◆ Materials provided ◆
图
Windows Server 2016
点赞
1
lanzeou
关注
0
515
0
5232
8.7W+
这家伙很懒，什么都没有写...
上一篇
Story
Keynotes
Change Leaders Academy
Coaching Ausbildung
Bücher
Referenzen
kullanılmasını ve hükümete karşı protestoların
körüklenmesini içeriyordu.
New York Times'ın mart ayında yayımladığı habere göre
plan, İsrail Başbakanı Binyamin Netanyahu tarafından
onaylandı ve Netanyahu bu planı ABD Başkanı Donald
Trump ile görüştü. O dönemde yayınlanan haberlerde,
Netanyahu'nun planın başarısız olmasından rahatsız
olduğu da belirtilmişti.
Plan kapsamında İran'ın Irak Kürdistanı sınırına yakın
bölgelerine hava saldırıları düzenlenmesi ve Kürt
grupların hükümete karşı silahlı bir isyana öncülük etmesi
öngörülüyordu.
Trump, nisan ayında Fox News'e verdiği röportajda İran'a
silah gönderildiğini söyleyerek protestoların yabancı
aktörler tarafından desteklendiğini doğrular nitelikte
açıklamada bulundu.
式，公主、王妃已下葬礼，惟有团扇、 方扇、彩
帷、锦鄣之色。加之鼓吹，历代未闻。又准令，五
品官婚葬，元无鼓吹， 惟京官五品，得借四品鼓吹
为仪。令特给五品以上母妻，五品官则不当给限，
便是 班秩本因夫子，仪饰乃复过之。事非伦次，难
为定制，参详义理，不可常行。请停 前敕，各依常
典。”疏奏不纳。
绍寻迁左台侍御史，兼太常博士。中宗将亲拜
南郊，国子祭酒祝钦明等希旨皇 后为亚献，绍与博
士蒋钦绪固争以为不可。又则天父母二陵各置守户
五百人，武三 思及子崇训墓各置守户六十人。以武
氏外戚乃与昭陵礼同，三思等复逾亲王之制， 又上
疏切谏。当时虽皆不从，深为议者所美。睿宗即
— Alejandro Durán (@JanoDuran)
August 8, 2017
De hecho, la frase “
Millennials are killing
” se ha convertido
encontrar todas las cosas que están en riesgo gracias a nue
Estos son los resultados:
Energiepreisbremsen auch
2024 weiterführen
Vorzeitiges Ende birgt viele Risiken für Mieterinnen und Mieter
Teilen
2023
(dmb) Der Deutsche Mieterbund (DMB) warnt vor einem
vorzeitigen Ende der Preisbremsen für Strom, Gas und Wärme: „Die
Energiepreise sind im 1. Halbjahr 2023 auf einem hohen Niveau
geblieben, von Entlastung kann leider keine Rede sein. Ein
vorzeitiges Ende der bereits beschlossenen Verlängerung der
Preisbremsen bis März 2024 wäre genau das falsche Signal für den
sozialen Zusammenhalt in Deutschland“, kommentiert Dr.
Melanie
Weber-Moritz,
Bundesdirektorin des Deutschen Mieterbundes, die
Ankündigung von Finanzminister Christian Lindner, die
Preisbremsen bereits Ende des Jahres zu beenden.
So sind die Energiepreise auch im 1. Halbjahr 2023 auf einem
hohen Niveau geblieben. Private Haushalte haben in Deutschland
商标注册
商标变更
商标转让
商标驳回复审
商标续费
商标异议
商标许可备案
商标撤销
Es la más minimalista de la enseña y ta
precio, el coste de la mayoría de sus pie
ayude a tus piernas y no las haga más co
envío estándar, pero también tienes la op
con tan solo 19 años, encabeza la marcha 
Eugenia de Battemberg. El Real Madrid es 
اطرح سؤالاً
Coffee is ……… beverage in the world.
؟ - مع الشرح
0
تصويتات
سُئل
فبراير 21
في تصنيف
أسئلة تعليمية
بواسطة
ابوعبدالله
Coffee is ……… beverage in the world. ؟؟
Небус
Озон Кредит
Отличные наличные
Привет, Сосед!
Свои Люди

◆ What you are asked to do ◆
Transcribe all of the material above so that it matches the source exactly.

◆ Answer area ◆
图
Windows Server 2016
点赞
1
lanzeou
关注
0
515
0
5232
8.7W+
这家伙很懒，什么都没有写...
上一篇
Story
Keynotes
Change Leaders Academy
Coaching Ausbildung
Bücher
Referenzen
kullanılmasını ve hükümete karşı protestoların
körüklenmesini içeriyordu.
New York Times'ın mart ayında yayımladığı habere göre
plan, İsrail Başbakanı Binyamin Netanyahu tarafından
onaylandı ve Netanyahu bu planı ABD Başkanı Donald
Trump ile görüştü. O dönemde yayınlanan haberlerde,
Netanyahu'nun planın başarısız olmasından rahatsız
olduğu da belirtilmişti.
Plan kapsamında İran'ın Irak Kürdistanı sınırına yakın
bölgelerine hava saldırıları düzenlenmesi ve Kürt
grupların hükümete karşı silahlı bir isyana öncülük etmesi
öngörülüyordu.
Trump, nisan ayında Fox News'e verdiği röportajda İran'a
silah gönderildiğini söyleyerek protestoların yabancı
aktörler tarafından desteklendiğini doğrular nitelikte
açıklamada bulundu.
式，公主、王妃已下葬礼，惟有团扇、 方扇、彩
帷、锦鄣之色。加之鼓吹，历代未闻。又准令，五
品官婚葬，元无鼓吹， 惟京官五品，得借四品鼓吹
为仪。令特给五品以上母妻，五品官则不当给限，
便是 班秩本因夫子，仪饰乃复过之。事非伦次，难
为定制，参详义理，不可常行。请停 前敕，各依常
典。”疏奏不纳。
绍寻迁左台侍御史，兼太常博士。中宗将亲拜
南郊，国子祭酒祝钦明等希旨皇 后为亚献，绍与博
士蒋钦绪固争以为不可。又则天父母二陵各置守户
五百人，武三 思及子崇训墓各置守户六十人。以武
氏外戚乃与昭陵礼同，三思等复逾亲王之制， 又上
疏切谏。当时虽皆不从，深为议者所美。睿宗即
— Alejandro Durán (@JanoDuran)
August 8, 2017
De hecho, la frase “
Millennials are killing
” se ha convertido
encontrar todas las cosas que están en riesgo gracias a nue
Estos son los resultados:
Energiepreisbremsen auch
2024 weiterführen
Vorzeitiges Ende birgt viele Risiken für Mieterinnen und Mieter
Teilen
2023
(dmb) Der Deutsche Mieterbund (DMB) warnt vor einem
vorzeitigen Ende der Preisbremsen für Strom, Gas und Wärme: „Die
Energiepreise sind im 1. Halbjahr 2023 auf einem hohen Niveau
geblieben, von Entlastung kann leider keine Rede sein. Ein
vorzeitiges Ende der bereits beschlossenen Verlängerung der
Preisbremsen bis März 2024 wäre genau das falsche Signal für den
sozialen Zusammenhalt in Deutschland“, kommentiert Dr.
Melanie
Weber-Moritz,
Bundesdirektorin des Deutschen Mieterbundes, die
Ankündigung von Finanzminister Christian Lindner, die
Preisbremsen bereits Ende des Jahres zu beenden.
So sind die Energiepreise auch im 1. Halbjahr 2023 auf einem
hohen Niveau geblieben. Private Haushalte haben in Deutschland
商标注册
商标变更
商标转让
商标驳回复审
商标续费
商标异议
商标许可备案
商标撤销
Es la más minimalista de la enseña y ta
precio, el coste de la mayoría de sus pie
ayude a tus piernas y no las haga más co
envío estándar, pero también tienes la op
con tan solo 19 años, encabeza la marcha 
Eugenia de Battemberg. El Real Madrid es 
اطرح سؤالاً
Coffee is ……… beverage in the world.
؟ - مع الشرح
0
تصويتات
سُئل
فبراير 21
في تصنيف
أسئلة تعليمية
بواسطة
ابوعبدالله
Coffee is ……… beverage in the world. ؟؟
Небус
Озон Кредит
Отличные наличные
Привет, Сосед!
Свои Люди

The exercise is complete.